Proposals are invited for a volume in the MLA’s Options for Teaching series entitled Teaching the Harlem Renaissance, edited by Venetria K. Patton. The volume aims to bring together original essays exploring the diversity of debates and discussions about the period as well as novel pedagogical strategies. It will include essays representing both innovative and traditional approaches from contributors who participate in different fields, institutions, and classroom contexts. It will be a resource for veteran and novice instructors teaching at both the undergraduate and graduate levels and across a variety of disciplinary locations. In addition to the essays, a resource section on current scholarship and reference material will be included.
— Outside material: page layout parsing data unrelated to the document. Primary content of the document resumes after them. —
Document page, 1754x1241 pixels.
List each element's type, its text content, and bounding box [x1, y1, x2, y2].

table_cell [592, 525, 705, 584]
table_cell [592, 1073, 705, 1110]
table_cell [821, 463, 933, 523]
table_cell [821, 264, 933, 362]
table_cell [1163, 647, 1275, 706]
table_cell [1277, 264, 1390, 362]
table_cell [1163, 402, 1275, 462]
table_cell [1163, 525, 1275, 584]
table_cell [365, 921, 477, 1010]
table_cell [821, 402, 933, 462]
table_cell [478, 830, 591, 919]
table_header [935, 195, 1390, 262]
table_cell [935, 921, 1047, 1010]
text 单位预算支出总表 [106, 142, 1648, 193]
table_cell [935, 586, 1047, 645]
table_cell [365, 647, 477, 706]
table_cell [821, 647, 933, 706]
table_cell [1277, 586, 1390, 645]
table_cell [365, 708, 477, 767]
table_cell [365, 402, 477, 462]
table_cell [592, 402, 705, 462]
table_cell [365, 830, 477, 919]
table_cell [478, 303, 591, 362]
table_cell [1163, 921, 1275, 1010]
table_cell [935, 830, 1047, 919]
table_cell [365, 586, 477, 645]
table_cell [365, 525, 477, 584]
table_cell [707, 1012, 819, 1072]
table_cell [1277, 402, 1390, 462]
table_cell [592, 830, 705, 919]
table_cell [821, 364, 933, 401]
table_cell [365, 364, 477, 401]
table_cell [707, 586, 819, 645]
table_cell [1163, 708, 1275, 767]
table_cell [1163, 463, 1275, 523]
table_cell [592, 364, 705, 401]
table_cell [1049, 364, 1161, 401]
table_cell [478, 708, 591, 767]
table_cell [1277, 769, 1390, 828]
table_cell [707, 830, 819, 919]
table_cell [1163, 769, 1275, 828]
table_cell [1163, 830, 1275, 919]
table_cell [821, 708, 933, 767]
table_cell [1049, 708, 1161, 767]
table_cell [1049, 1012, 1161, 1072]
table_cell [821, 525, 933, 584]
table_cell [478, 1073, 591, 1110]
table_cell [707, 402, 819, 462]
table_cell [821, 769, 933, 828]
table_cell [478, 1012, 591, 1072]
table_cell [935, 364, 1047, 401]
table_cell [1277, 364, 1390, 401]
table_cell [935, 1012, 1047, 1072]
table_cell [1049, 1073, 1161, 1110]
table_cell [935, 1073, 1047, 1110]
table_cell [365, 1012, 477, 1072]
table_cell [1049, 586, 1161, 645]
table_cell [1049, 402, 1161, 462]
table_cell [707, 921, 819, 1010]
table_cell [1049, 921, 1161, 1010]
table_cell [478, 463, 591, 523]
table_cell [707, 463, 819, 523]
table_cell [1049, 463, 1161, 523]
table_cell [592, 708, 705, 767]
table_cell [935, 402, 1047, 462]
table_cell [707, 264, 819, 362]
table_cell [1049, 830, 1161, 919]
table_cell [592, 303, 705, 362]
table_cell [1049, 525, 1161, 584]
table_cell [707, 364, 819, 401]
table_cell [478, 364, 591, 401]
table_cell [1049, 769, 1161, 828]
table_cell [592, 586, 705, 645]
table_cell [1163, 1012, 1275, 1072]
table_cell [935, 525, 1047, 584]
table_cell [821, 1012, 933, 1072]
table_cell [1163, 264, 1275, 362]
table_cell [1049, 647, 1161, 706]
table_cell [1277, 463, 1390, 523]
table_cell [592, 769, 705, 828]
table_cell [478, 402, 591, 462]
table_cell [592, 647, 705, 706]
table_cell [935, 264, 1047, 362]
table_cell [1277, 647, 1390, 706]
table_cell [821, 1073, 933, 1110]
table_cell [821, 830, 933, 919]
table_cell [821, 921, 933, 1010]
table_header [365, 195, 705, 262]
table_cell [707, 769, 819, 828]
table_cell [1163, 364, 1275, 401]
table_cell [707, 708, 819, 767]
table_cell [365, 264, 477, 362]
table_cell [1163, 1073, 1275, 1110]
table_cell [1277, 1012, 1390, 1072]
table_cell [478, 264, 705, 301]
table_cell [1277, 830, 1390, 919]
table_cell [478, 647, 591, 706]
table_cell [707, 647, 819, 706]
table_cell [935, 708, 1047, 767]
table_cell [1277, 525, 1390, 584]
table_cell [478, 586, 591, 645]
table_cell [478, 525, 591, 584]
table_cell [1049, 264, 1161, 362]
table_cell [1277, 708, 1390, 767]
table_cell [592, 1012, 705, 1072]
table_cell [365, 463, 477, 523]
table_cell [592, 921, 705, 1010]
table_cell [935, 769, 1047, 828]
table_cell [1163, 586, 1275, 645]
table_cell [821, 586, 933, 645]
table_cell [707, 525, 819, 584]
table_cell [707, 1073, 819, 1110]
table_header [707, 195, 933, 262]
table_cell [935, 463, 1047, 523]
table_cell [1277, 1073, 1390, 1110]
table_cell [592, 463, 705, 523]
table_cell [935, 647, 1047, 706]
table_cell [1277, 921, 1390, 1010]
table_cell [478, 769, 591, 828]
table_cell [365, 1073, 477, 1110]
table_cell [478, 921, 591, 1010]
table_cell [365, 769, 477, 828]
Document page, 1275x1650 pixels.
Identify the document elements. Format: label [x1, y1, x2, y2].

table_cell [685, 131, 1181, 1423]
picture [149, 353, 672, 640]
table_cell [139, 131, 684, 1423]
Proposed essays should fit under one of these broad headings: “Background for Teaching the Harlem Renaissance”; “Critical Concerns in Teaching the Harlem Renaissance”; and “Authors, Works, and Genres.” The first section will explore historical contexts and debates in the field and might include essays addressing nomenclature, modernism, gender and sexuality, the New Woman, African American periodicals and newspapers, white patronage, and transnationalism. The second section will include essays regarding classroom contexts such as disciplinary location, institution, and course level, as well as essays presenting particular approaches and methodologies. Potential topics might include but are not limited to teaching the Harlem Renaissance with digital humanities, blues and jazz, and visual art; a variety of theoretical approaches are welcome. Essays in the third section, addressing specific authors, works, and genres, should consider well-known figures of the period as well as lesser-known figures and texts. Possible authors to consider include but are not limited to Jessie Redmon Fauset, Angelina Weld Grimké, Langston Hughes, Helene Johnson, Nella Larsen, Claude McKay, Richard Bruce Nugent, and Willis Richardson, among others. As part of the Options for Teaching series, every essay should make explicit how it will apply to the needs of teachers and students.

If you are interested in contributing an essay of 3,000–3,500 words, please send an abstract of 350–500 words to Venetria K. Patton, Purdue University (vpatton@purdue.edu), by 1 August 2015.

Please note that any quotations from student papers will require written permission from the students.